The Hamptons just set a new all-time record for median home prices at $2.34 million in the fourth quarter of 2025 — a staggering 34% jump from the year before — proving once again that when Wall Street hands out record bonuses, the beachfront real estate market responds by politely asking everyone else to stay home and admire from afar.
For everyday homebuyers, the news lands like a perfectly chilled martini thrown in the face: the lower and middle market segments are still shivering under high interest rates, while the ultra-luxury end parties like it’s 1999 with all-cash offers flying faster than seagulls at feeding time.
The median price keeps climbing not because every house suddenly got 34% prettier, but because more sales are now coming from the kind of properties that come with their own zip code and a guest house for the helicopter.
Brokers report that Wall Street bonuses for 2025 reached historic highs — the fattest since at least 2021 — sending hedge-fund managers, private-equity titans, and venture capitalists straight to the East End with suitcases full of liquidity.

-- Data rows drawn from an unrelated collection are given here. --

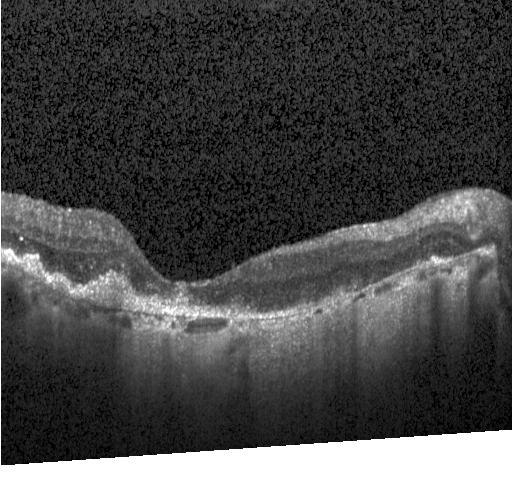
Heidelberg Spectralis OCT system; macular scan; optical coherence tomography B-scan; spectral-domain optical coherence tomography — Impression: a choroidal neovascular membrane.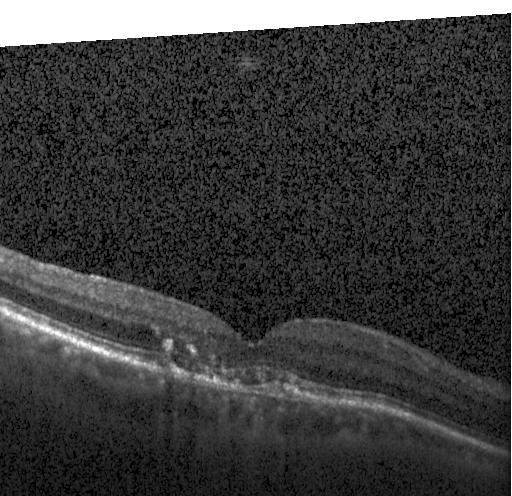
Acquired on a Heidelberg Spectralis · spectral-domain optical coherence tomography · optical coherence tomography B-scan · centered on the fovea. CNV.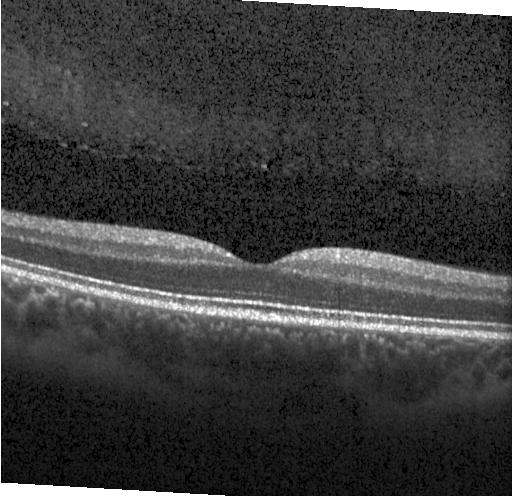 Finding: no evidence of choroidal neovascularization, diabetic macular edema, or drusen.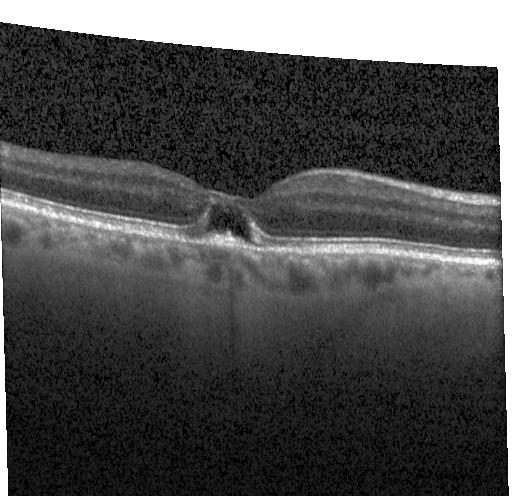
Diagnosis: a choroidal neovascular membrane.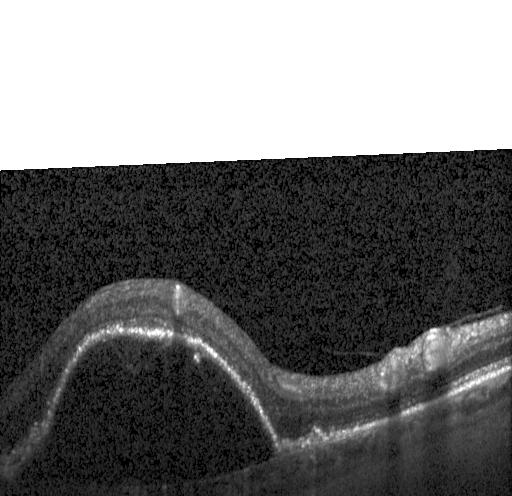 Retinal OCT cross-section showing choroidal neovascularization (CNV).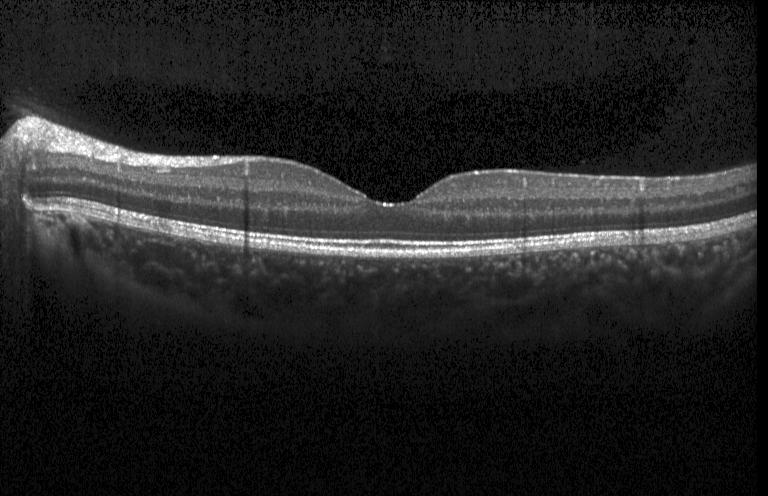
Macular scan. Optical coherence tomography B-scan. Acquired on a Heidelberg Spectralis. Spectral-domain OCT
OCT finding: no choroidal neovascularization, no diabetic macular edema, and no drusen.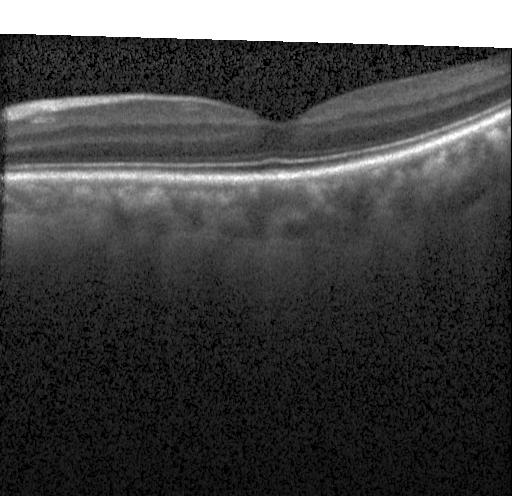 Optical coherence tomography B-scan
OCT finding: neither CNV, DME, nor drusen.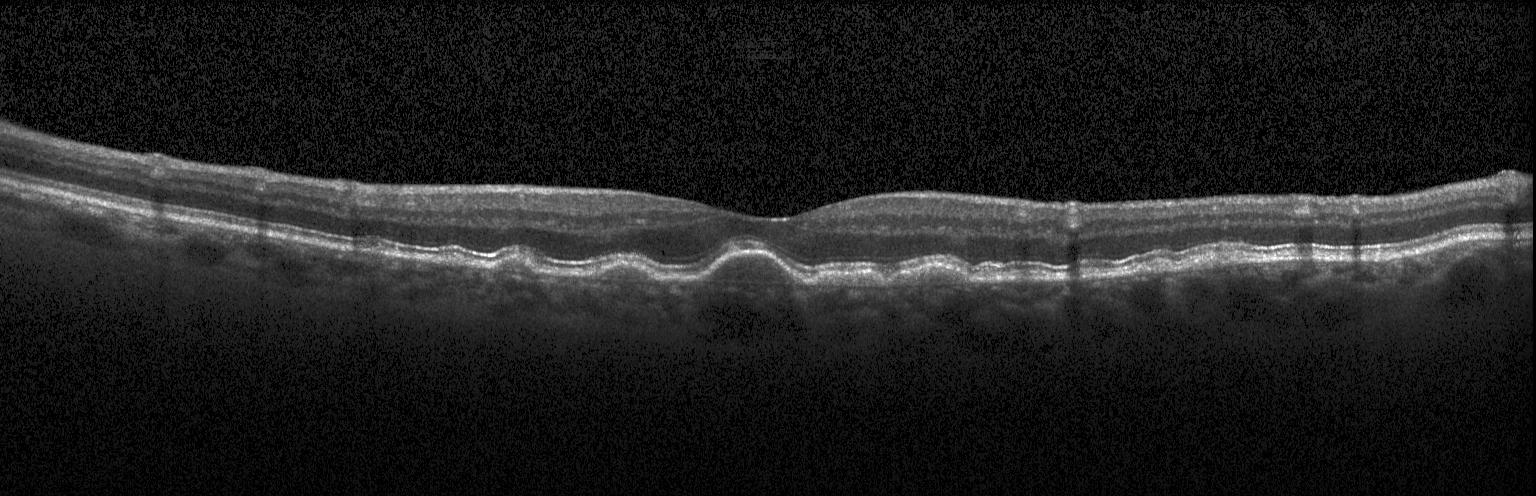
Spectral-domain optical coherence tomography; through the macula; optical coherence tomography B-scan; acquired on a Heidelberg Spectralis.
Impression: drusen.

The average sale price? A breezy $3.76 million. Meanwhile, a record 82 homes changed hands for more than $5 million each. That’s not a neighborhood; that’s a very exclusive club with an ocean view and a cover charge most people can’t even pronounce.
Jonathan Miller of Miller Samuel summed it up with the calm understatement of someone who watches money move in seven figures daily: the surge reflects a “tremendous upswing in wealth.” Translation: when stocks post three straight years of double-digit gains, the spillover doesn’t go into savings accounts — it goes into oceanfront square footage.
Lower- and mid-tier homes continue to gather dust, but the high end? It’s basically printing money for sellers. The shift in sales mix toward bigger, pricier properties is doing most of the heavy lifting for that headline-grabbing median increase.
Don’t expect relief soon. Inventory — especially the good stuff with actual waves in the backyard — remains painfully low. Brokers are already crowing that the 2026 summer rental season is off to a roaring start, despite the current deep freeze and snow drifts that make the Hamptons look temporarily like a ski resort with bad zoning.
One agent casually mentioned renting a waterfront property from July through Labor Day for close to $1 million. That’s not a typo; that’s a summer sublet that costs more than many people’s lifetime vacation budget.
Even better: former pandemic escapees who fled to Florida are now circling back, buying Hamptons pads as air-conditioned relief from their own sunny retirement experiment. California buyers are joining the fun too. Everyone wants in before the good houses disappear.
One broker, showing a $10 million listing in the middle of a blizzard week, shrugged that people simply want to be where their friends, colleagues, and family will be in July. Apparently nothing says “networking” like a shared beach cabana and matching sunburns.
Those waiting for the traditional May fire-sale discounts might want to adjust expectations — or start saving their bonus checks a little earlier next year.